Task requirements: Can you repeat every line of the listing below verbatim, keeping each line break where it falls?

Material to process:
· · ·

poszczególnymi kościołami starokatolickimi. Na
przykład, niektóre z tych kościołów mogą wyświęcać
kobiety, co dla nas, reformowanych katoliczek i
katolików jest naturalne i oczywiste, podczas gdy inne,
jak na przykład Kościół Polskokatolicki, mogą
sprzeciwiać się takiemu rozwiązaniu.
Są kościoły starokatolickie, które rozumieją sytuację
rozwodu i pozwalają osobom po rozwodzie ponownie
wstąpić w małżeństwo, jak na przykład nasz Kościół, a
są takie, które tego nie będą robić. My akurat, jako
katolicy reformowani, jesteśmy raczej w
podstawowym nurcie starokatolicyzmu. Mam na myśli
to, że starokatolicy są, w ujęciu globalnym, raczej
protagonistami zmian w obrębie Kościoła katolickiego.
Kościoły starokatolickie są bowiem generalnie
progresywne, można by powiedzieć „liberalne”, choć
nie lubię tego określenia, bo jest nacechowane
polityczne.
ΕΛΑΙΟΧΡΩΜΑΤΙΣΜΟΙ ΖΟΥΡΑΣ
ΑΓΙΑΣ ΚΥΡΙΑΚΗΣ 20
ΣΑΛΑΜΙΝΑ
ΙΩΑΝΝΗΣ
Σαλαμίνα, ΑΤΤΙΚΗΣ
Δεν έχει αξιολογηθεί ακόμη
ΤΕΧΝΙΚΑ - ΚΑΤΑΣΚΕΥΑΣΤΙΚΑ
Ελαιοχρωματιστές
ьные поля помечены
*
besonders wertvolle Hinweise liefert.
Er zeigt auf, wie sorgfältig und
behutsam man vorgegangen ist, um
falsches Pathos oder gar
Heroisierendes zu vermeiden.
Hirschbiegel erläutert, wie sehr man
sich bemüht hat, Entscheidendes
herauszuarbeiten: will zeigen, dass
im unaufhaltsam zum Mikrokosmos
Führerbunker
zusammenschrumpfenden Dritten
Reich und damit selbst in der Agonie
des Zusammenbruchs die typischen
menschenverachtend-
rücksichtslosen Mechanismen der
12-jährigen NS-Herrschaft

· · ·

Solution:
poszczególnymi kościołami starokatolickimi. Na
przykład, niektóre z tych kościołów mogą wyświęcać
kobiety, co dla nas, reformowanych katoliczek i
katolików jest naturalne i oczywiste, podczas gdy inne,
jak na przykład Kościół Polskokatolicki, mogą
sprzeciwiać się takiemu rozwiązaniu.
Są kościoły starokatolickie, które rozumieją sytuację
rozwodu i pozwalają osobom po rozwodzie ponownie
wstąpić w małżeństwo, jak na przykład nasz Kościół, a
są takie, które tego nie będą robić. My akurat, jako
katolicy reformowani, jesteśmy raczej w
podstawowym nurcie starokatolicyzmu. Mam na myśli
to, że starokatolicy są, w ujęciu globalnym, raczej
protagonistami zmian w obrębie Kościoła katolickiego.
Kościoły starokatolickie są bowiem generalnie
progresywne, można by powiedzieć „liberalne”, choć
nie lubię tego określenia, bo jest nacechowane
polityczne.
ΕΛΑΙΟΧΡΩΜΑΤΙΣΜΟΙ ΖΟΥΡΑΣ
ΑΓΙΑΣ ΚΥΡΙΑΚΗΣ 20
ΣΑΛΑΜΙΝΑ
ΙΩΑΝΝΗΣ
Σαλαμίνα, ΑΤΤΙΚΗΣ
Δεν έχει αξιολογηθεί ακόμη
ΤΕΧΝΙΚΑ - ΚΑΤΑΣΚΕΥΑΣΤΙΚΑ
Ελαιοχρωματιστές
ьные поля помечены
*
besonders wertvolle Hinweise liefert.
Er zeigt auf, wie sorgfältig und
behutsam man vorgegangen ist, um
falsches Pathos oder gar
Heroisierendes zu vermeiden.
Hirschbiegel erläutert, wie sehr man
sich bemüht hat, Entscheidendes
herauszuarbeiten: will zeigen, dass
im unaufhaltsam zum Mikrokosmos
Führerbunker
zusammenschrumpfenden Dritten
Reich und damit selbst in der Agonie
des Zusammenbruchs die typischen
menschenverachtend-
rücksichtslosen Mechanismen der
12-jährigen NS-Herrschaft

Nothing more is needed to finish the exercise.